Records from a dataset
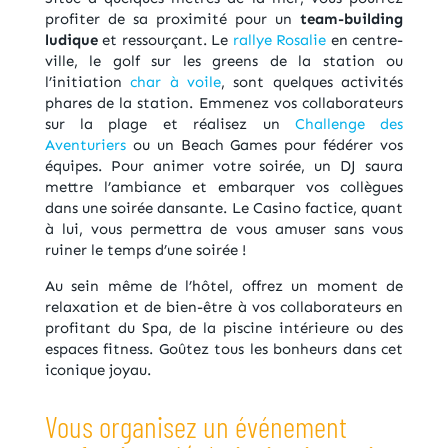
profiter de sa proximité pour un
team-building
ludique
et ressourçant. Le
rallye Rosalie
en centre-
ville, le golf sur les greens de la station ou
l’initiation
char à voile
, sont quelques activités
phares de la station. Emmenez vos collaborateurs
sur la plage et réalisez un
Challenge des
Aventuriers
ou un Beach Games pour fédérer vos
équipes. Pour animer votre soirée, un DJ saura
mettre l’ambiance et embarquer vos collègues
dans une soirée dansante. Le Casino factice, quant
à lui, vous permettra de vous amuser sans vous
ruiner le temps d’une soirée !
Au sein même de l’hôtel, offrez un moment de
relaxation et de bien-être à vos collaborateurs en
profitant du Spa, de la piscine intérieure ou des
espaces fitness. Goûtez tous les bonheurs dans cet
iconique joyau.
Vous organisez un événement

Problem details -
Copy exactly the stretch of data above from the line with "team-building" through the line with "Aventuriers", and omit all other lines.

Answer -
team-building
ludique
et ressourçant. Le
rallye Rosalie
en centre-
ville, le golf sur les greens de la station ou
l’initiation
char à voile
, sont quelques activités
phares de la station. Emmenez vos collaborateurs
sur la plage et réalisez un
Challenge des
Aventuriers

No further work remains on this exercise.